Frantic Fest: il giorno di Voivod, Primordial, Midnight e altri ancora…
Francavilla al Mare (CH), Tikitaka Village, 16 agosto 2019.
Foto di Benedetta Gaiani (fotografa ufficiale del Frantic Fest).
L’occasione di vedere nello stesso momento nomi da sempre nel nostro radar era davvero troppo ghiotta per non presenziare ad almeno una giornata – la seconda, per essere precisi – del Frantic Fest, giovane realtà che ormai si sta imponendo come uno degli eventi estivi da tener d’occhio se si ascolta metal, hardcore e loro mutazioni: è proprio la varietà della proposta – che mette insieme nomi storici e interessanti nuove leve italiane ed estere, e non lascia scoperta alcuna sfumatura a livello di genere musicale – a essere uno dei suoi punti di forza. Un altro è che permette al pubblico di decidere senza troppe difficoltà se godersi ogni concerto e fare la spola tra i suoi due palchi oppure se assistere solo ad alcune performance e nel frattempo fare acquisti o fermarsi in chiacchiere con la musica in sottofondo. Così, nonostante il caldo, la sensazione che abbiamo avuto è stata quella di una chance perfetta per staccare la spina e immergersi in un’atmosfera festivaliera senza problemi legati a sovraffollamento o a funzionalità della location. C’è sempre qualcosa di perfettibile, ma è evidente come il festival sia gestito da chi la musica è abituato a viverla e non da qualche organizzazione “fuori campo”, come sottolineato dallo stesso Davide Straccione nella nostra chiacchierata di poco tempo fa.
Come al solito, non scriverò una cronaca minuto per minuto dei set: ogni band ha portato a termine il suo lavoro senza risparmiarsi e nell’insieme l’impressione è che ciò sia accaduto anche per via della buona affluenza e della situazione rilassata e conviviale.
Ad aprire le danze, ancora sotto il sole, sono stati gli Haunting Green, capaci di catturare l’attenzione dei presenti e di confermarsi come una delle realtà più interessanti e personali attualmente in giro, così come lo sono i Messa (che al contrario hanno beneficiato dell’atmosfera notturna), ormai sotto i riflettori e sempre alla ricerca di un sound che si trovi ai confini tra doom, psichedelia e jazz. Con una scaletta divisa in base ai palchi utilizzati più che alla grandezza del nome, tutti i gruppi sono stati in grado di consegnarci un’istantanea del loro modo di suonare metal (protagonista indiscusso di questa seconda giornata), a partire da Saor e Primordial, che lo incrociano con il loro folklore. Specie i secondi sono stati davvero impressionanti: è stato merito di una formazione ormai oliata a dovere e soprattutto di un Averill sugli scudi grazie al suo approccio quasi teatrale, mai però farsesco o sopra le righe (caratteristica che, fatte le debite distinzioni, permette di tracciare una linea di collegamento anche col concerto dei Selvans, fautori di un “avantgarde black” sui generis).

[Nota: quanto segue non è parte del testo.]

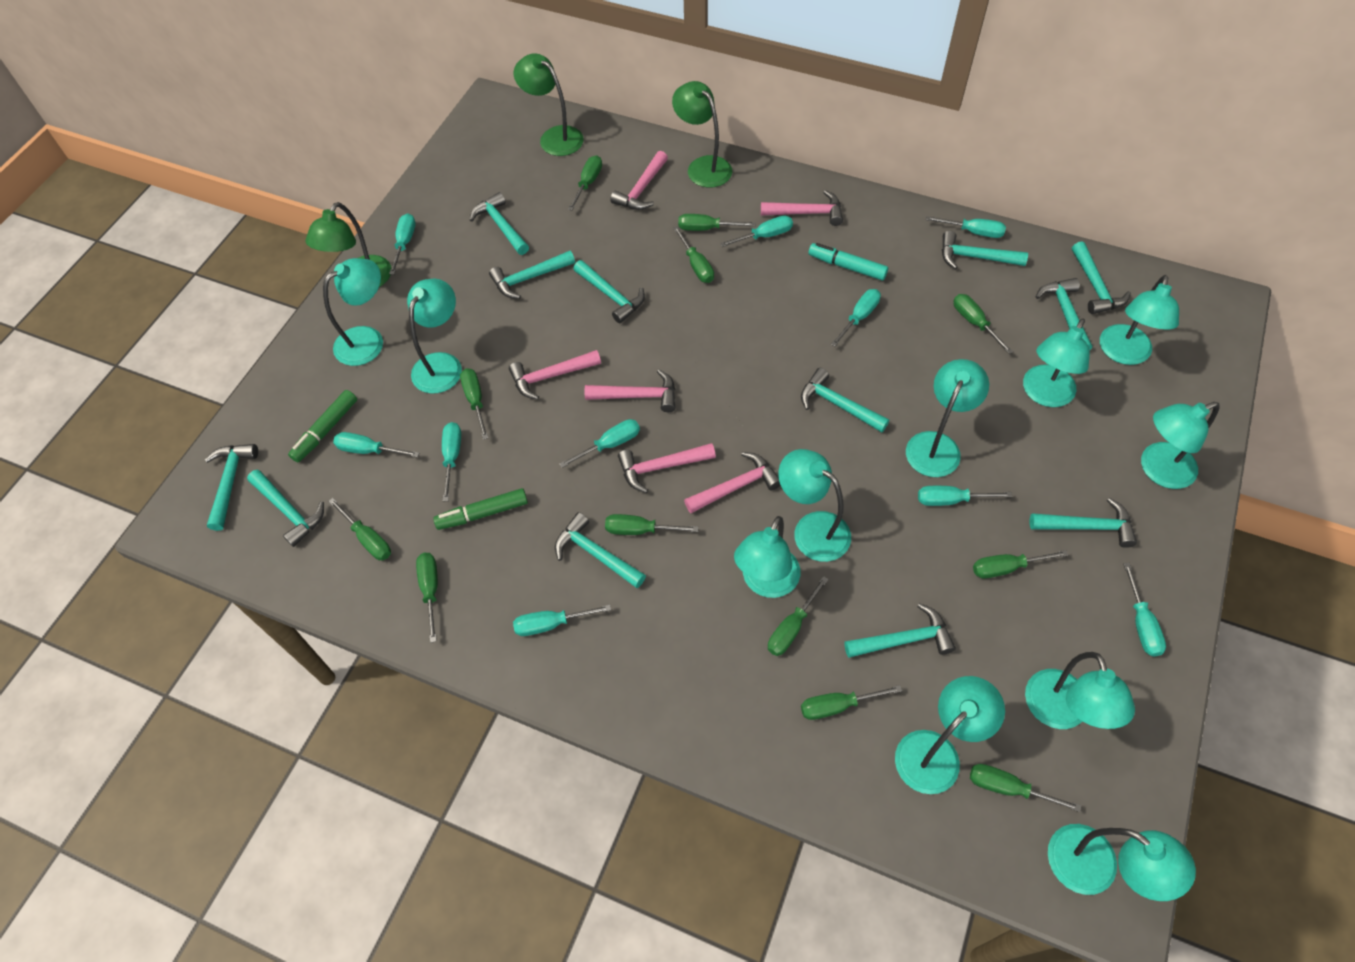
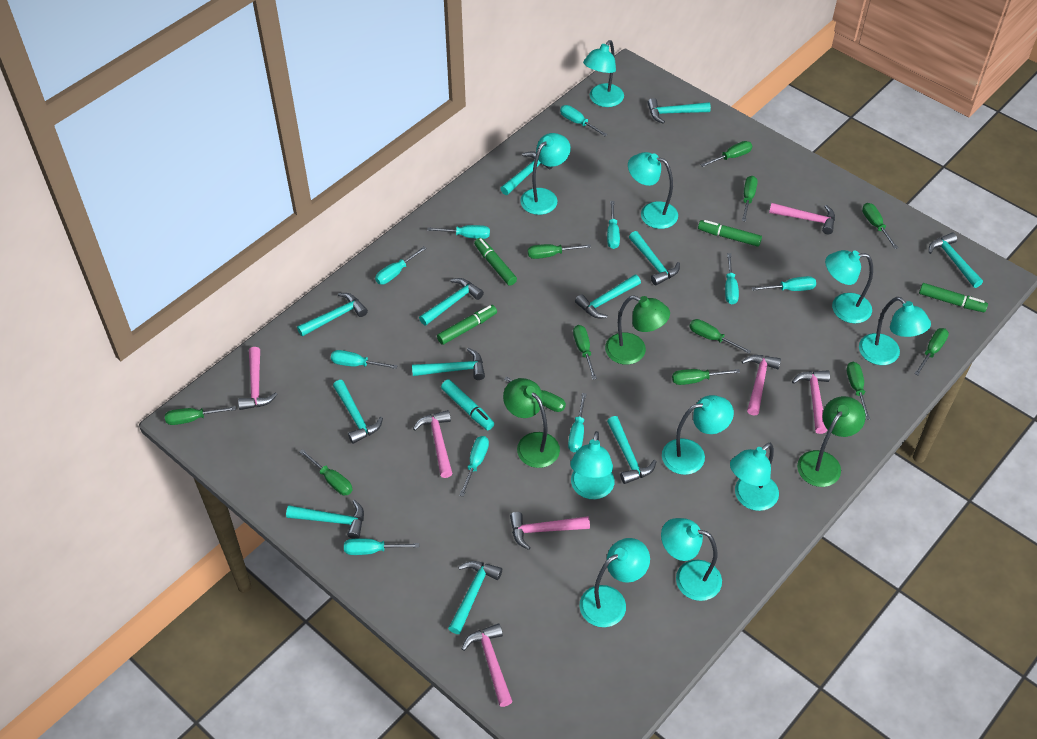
green marker: [288,390,357,462] [433,488,528,530] = 2 -> [437,305,497,345] [474,238,517,286] [698,220,762,247] [919,283,988,312] = 4
pink hammer: [509,350,601,400] [584,369,675,412] [610,151,668,210] [618,443,716,493] [684,452,780,513] [761,190,843,226] = 6 -> [238,347,278,410] [413,410,453,478] [462,623,513,707] [510,512,590,550] [741,355,781,416] [769,203,835,234] [792,370,830,434] = 7
turquoise lamp: [323,258,383,366] [407,279,462,394] [734,516,800,598] [778,449,851,562] [895,676,1005,794] [906,359,989,477] [1023,318,1090,407] [1025,652,1135,729] [1048,824,1196,901] [1100,275,1179,365] [1141,402,1219,489] = 11 -> [520,133,571,215] [570,431,615,499] [580,538,650,627] [583,40,624,107] [628,152,678,229] [661,518,722,601] [662,395,734,475] [730,443,779,511] [825,250,873,323] [859,297,931,365] = 10

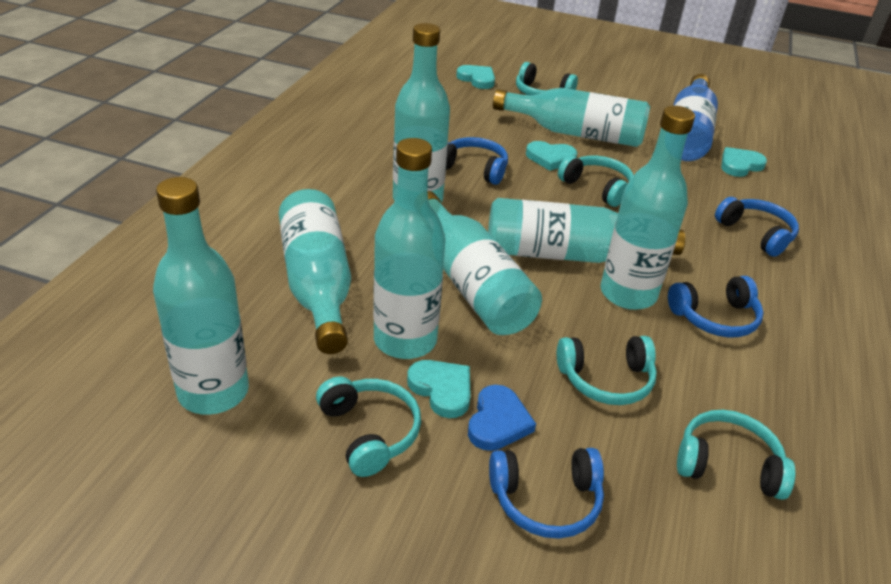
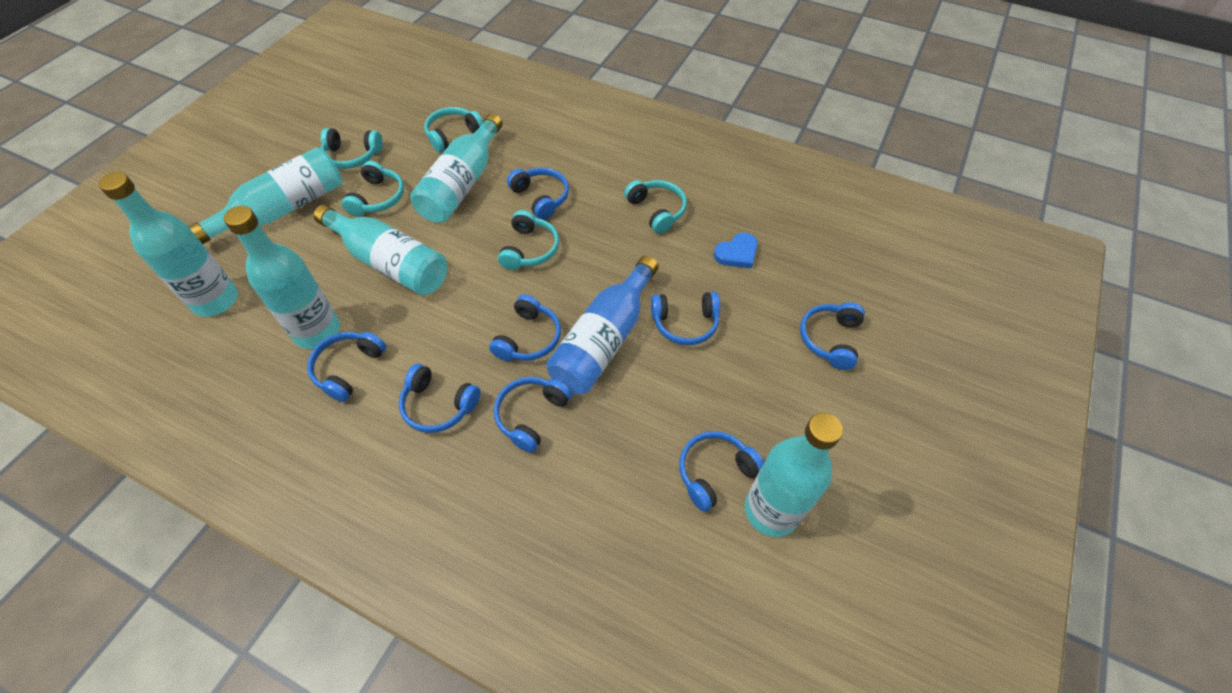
blue headphones: [446,137,508,185] [489,448,604,539] [668,276,764,338] [715,197,799,257] = 4 -> [307,332,386,402] [399,364,480,433] [489,294,561,361] [494,377,572,453] [507,168,569,220] [651,292,720,345] [679,431,764,512] [800,302,865,370] = 8
turquoise bottle: [153,177,249,415] [279,189,351,354] [373,138,445,359] [393,23,450,203] [428,191,542,335] [488,198,685,263] [493,88,650,147] [600,106,695,310] = 8 -> [99,172,238,317] [188,147,342,244] [224,206,340,349] [313,205,447,295] [410,113,503,223] [745,413,843,537] = 6
turquoise heart: [407,360,471,418] [456,65,495,89] [526,141,577,171] [721,147,767,177] = 4 -> none = 0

Interessante anche il match tra incappucciati: a un angolo i più moderni e contaminati Gaerea, all’altro i paladini della vecchia scuola Midnight (creatura del padre padrone Athenar), a cavallo tra metal ottantiano e sfrontatezza punk, quasi un mix tra Motörhead, Venom, Mentors e Poison Idea. A chiudere i Voivod, veterani che sembrano vivere una vera e propria seconda giovinezza e che hanno saputo coinvolgere anche quelli che non conoscevano i loro brani a memoria e magari si sono avvicinati più per curiosità che per consapevolezza. Questo è avvenuto ancora una volta nonostante le molte vicissitudini e la perdita di uno dei chitarristi più innovativi dell’intera storia del genere. Non era prevedibile che avrebbero incontrato un altro musicista tanto tecnico quanto incontenibile come Daniel Mongrain, sempre più a suo agio e disinvolto nell’arduo compito di sostituire Piggy e di portare a termine un set tanto concentrato sui brani del nuovo album quanto sul ripescare alcune vere chicche dai dischi classici. Insomma, il pubblico ha accolto i Voivod con passione e alla fine ha coinvolto a tal punto la band da far tuffare sui presenti il cantante Snake – non proprio un adolescente – per un finale coi fuochi d’artificio. Chi già amava il gruppo è uscito dal pit soddisfatto e appagato da questa esibizione open air. Nota a margine: a dicembre i canadesi torneranno in Italia in compagnia dei Gwar per una serata all’insegna di genio e sregolatezza.
Basandoci su questa prima irruzione al festival abruzzese, non possiamo che concordare con i molti che si sono lasciati tirare dentro e hanno supportato le sue prime edizioni: il prossimo anno vedremo di coprire l’intera maratona, che speriamo continui sulla stessa buona strada.